Yes. For us, on both fronts, whether you're looking at the top line or the expense line, it wasn't material for us just because we do hedge both. And so what we'll do is we are monitoring it. When it becomes meaningful, we will call it out.

And the next question will come from Rob Owens with Piper Sandler.

This is Aidan on for Rob Owens. I think you touched on this a bit earlier, but can you speak to how channel and customer education efforts with the newer products and partners have tracked relative to expectations? And what are some of the hurdles that may still exist there with newer solutions and AI advancements?

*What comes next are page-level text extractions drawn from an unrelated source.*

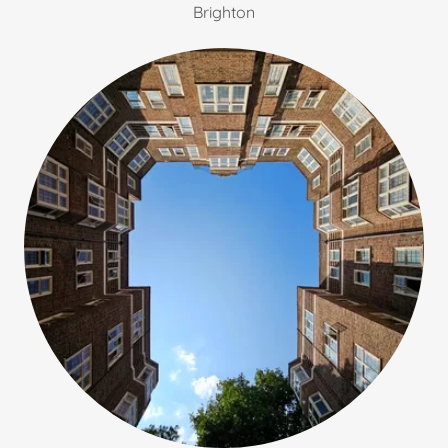
Brighton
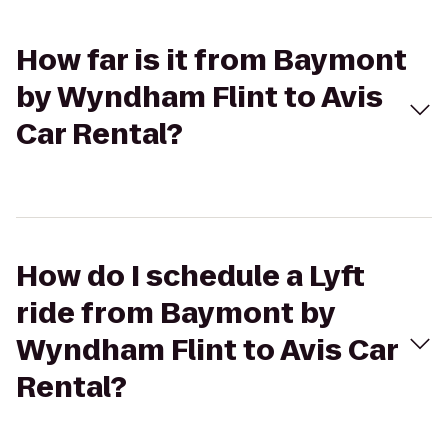
How far is it from Baymont
by Wyndham Flint to Avis
Car Rental?
How do I schedule a Lyft
ride from Baymont by
Wyndham Flint to Avis Car
Rental?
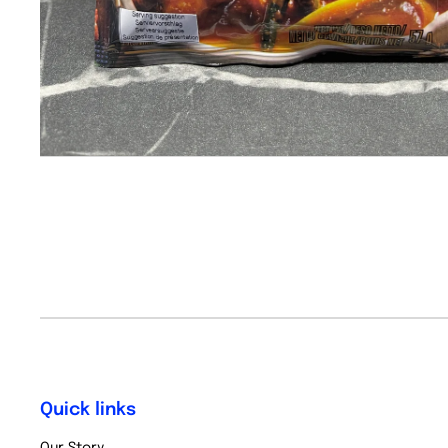
Quick links
Our Story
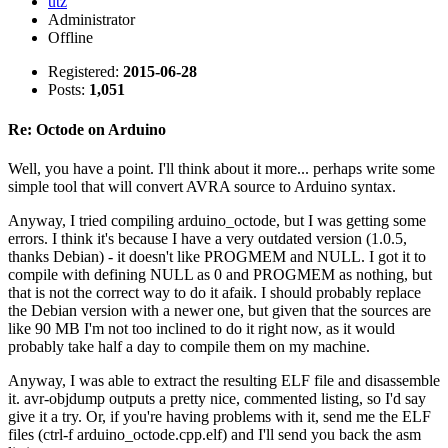
utz
Administrator
Offline
Registered:
2015-06-28
Posts:
1,051
Re: Octode on Arduino
Well, you have a point. I'll think about it more... perhaps write some
simple tool that will convert AVRA source to Arduino syntax.
Anyway, I tried compiling arduino_octode, but I was getting some
errors. I think it's because I have a very outdated version (1.0.5,
thanks Debian) - it doesn't like PROGMEM and NULL. I got it to
compile with defining NULL as 0 and PROGMEM as nothing, but
that is not the correct way to do it afaik. I should probably replace
the Debian version with a newer one, but given that the sources are
like 90 MB I'm not too inclined to do it right now, as it would
probably take half a day to compile them on my machine.
Anyway, I was able to extract the resulting ELF file and disassemble
it. avr-objdump outputs a pretty nice, commented listing, so I'd say
give it a try. Or, if you're having problems with it, send me the ELF
files (ctrl-f arduino_octode.cpp.elf) and I'll send you back the asm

No, I think the response has been great. One of the key strategy changes we made from getting this information out to the customer perspective is last year, we hired Rich Seiersen as the Chief Risk Technology Officer. He's author of the book, How To Measure Anything In Cybersecurity Risk. And that has led to a lot of CISO workshops around Board risk reporting, and this has really been very helpful for us for top-of-the-funnel activities. We're getting a lot of direct CISO conversations, and they are hearing about the conversation of the risk operations center. We're doing these workshops along with partners in many countries, where the partner will bring their customers and Rich will go and talk. And so I think those are all positive indicators, again, that the concept of a ROC is new, and they may not have budgeted for it. And so typically, once they come, they like the idea, they want to talk to the Board. We work with them, then that goes into a demo that goes into a POC and then that helps them sort of figure out, okay, I had budgeted for this year, how can I work on getting a budget that then I can get done, purchase the following year. So that's sort of where we're at in the journey. Super excited about the engagement we're seeing at the top and happy with the conversions we're seeing right now as well. And we have good things in the hopper. And so now it's about how do we get those closed. So I think getting this out to the right people is something I think we're doing well. I think now it's about how do we scale that and how do we get more people to close those deals.